- _Supplied information_
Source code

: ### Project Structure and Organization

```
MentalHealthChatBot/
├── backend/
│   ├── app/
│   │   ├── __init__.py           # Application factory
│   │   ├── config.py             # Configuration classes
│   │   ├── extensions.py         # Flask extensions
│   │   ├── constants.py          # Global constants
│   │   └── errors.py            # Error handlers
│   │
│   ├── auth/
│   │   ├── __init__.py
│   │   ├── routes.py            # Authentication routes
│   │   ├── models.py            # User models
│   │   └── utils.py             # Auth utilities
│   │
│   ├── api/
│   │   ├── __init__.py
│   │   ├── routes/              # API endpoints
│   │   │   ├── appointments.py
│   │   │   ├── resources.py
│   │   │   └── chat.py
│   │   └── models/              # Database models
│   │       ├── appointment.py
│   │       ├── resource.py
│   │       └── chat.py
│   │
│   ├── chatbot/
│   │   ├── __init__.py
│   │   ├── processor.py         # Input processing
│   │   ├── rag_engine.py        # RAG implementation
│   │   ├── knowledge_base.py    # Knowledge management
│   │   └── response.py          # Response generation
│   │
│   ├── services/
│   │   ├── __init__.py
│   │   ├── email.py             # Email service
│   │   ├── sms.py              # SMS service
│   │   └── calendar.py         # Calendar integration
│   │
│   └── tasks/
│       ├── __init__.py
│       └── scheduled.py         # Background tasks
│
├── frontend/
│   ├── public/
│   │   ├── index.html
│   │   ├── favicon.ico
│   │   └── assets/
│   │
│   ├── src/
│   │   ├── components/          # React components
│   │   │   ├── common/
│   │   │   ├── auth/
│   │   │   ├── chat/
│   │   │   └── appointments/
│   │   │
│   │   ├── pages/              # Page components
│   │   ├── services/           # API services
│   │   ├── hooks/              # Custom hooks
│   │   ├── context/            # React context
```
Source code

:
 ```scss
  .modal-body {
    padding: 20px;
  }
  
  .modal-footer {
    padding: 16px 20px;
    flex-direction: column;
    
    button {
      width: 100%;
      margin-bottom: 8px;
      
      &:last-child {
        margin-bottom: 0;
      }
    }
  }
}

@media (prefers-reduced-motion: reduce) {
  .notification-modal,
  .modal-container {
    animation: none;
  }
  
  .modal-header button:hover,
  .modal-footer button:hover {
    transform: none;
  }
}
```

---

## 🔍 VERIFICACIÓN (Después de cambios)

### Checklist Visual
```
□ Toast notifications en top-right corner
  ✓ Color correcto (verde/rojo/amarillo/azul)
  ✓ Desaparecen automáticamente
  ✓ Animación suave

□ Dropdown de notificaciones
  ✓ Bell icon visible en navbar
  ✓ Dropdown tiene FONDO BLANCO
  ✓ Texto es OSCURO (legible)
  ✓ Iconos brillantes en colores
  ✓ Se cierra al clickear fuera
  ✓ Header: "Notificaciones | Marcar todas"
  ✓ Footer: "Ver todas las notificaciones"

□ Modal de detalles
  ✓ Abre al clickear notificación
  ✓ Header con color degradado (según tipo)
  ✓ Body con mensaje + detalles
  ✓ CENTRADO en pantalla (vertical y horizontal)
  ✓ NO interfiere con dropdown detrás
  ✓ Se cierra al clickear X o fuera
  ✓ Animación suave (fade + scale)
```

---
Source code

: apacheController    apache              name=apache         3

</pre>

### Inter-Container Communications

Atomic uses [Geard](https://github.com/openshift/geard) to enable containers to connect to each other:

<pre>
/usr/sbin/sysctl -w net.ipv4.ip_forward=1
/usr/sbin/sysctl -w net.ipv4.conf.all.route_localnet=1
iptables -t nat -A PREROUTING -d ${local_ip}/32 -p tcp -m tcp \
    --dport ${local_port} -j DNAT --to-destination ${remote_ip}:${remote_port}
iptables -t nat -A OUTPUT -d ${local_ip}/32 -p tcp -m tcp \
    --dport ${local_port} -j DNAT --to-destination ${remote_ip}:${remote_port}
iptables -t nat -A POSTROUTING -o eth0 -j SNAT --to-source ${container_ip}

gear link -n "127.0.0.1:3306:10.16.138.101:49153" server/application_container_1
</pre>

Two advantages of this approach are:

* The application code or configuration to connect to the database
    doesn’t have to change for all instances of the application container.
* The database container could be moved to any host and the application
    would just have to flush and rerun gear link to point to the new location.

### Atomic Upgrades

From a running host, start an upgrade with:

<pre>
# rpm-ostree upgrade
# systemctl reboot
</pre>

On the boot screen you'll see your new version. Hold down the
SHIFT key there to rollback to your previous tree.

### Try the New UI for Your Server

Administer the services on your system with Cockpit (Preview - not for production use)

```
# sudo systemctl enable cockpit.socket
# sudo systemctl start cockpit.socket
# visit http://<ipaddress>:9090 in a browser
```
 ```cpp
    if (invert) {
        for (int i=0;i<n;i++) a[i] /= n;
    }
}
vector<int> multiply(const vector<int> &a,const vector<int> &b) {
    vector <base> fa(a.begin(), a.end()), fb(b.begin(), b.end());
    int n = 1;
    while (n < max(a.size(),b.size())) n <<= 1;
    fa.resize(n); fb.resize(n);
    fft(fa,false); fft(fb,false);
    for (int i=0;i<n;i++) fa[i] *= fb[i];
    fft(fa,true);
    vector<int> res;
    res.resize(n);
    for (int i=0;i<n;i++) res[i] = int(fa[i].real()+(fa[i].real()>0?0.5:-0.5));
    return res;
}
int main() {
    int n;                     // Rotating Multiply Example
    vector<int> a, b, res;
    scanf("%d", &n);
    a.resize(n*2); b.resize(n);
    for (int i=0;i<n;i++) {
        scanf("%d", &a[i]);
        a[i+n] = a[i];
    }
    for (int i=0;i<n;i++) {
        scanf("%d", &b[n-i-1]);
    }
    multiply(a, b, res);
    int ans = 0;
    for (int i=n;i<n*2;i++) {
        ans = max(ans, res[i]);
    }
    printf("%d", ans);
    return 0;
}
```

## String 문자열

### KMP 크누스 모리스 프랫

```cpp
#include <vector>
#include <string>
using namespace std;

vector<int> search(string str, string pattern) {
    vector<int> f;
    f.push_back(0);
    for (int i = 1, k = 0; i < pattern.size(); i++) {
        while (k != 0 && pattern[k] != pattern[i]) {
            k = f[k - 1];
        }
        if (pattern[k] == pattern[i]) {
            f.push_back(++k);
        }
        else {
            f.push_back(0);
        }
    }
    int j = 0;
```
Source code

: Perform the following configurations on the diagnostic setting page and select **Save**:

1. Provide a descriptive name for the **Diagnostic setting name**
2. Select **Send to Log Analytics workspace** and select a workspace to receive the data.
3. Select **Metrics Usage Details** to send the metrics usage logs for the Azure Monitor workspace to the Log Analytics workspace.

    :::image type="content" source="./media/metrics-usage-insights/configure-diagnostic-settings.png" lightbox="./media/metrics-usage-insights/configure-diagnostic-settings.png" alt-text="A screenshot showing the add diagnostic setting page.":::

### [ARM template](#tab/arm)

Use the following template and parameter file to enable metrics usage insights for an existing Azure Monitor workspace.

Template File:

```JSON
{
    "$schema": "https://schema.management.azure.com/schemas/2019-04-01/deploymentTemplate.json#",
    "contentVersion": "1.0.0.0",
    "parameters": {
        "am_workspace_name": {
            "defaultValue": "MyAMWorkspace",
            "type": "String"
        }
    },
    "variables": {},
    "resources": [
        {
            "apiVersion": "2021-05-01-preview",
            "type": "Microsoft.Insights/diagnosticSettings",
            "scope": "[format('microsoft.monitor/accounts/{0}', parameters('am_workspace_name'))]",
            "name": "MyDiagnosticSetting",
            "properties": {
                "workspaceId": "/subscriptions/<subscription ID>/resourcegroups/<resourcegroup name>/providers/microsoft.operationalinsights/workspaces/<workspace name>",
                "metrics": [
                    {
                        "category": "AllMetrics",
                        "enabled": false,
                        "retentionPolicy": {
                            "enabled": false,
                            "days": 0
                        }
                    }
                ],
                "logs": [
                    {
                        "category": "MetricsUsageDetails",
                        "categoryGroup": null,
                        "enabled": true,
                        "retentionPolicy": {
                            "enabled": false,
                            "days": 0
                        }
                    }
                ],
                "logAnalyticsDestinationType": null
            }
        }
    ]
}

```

- _Work order_
Wherever "Animación" appears in the listing, report the line it is on.

- _Result_
  ✓ Animación suave
  ✓ Animación suave (fade + scale)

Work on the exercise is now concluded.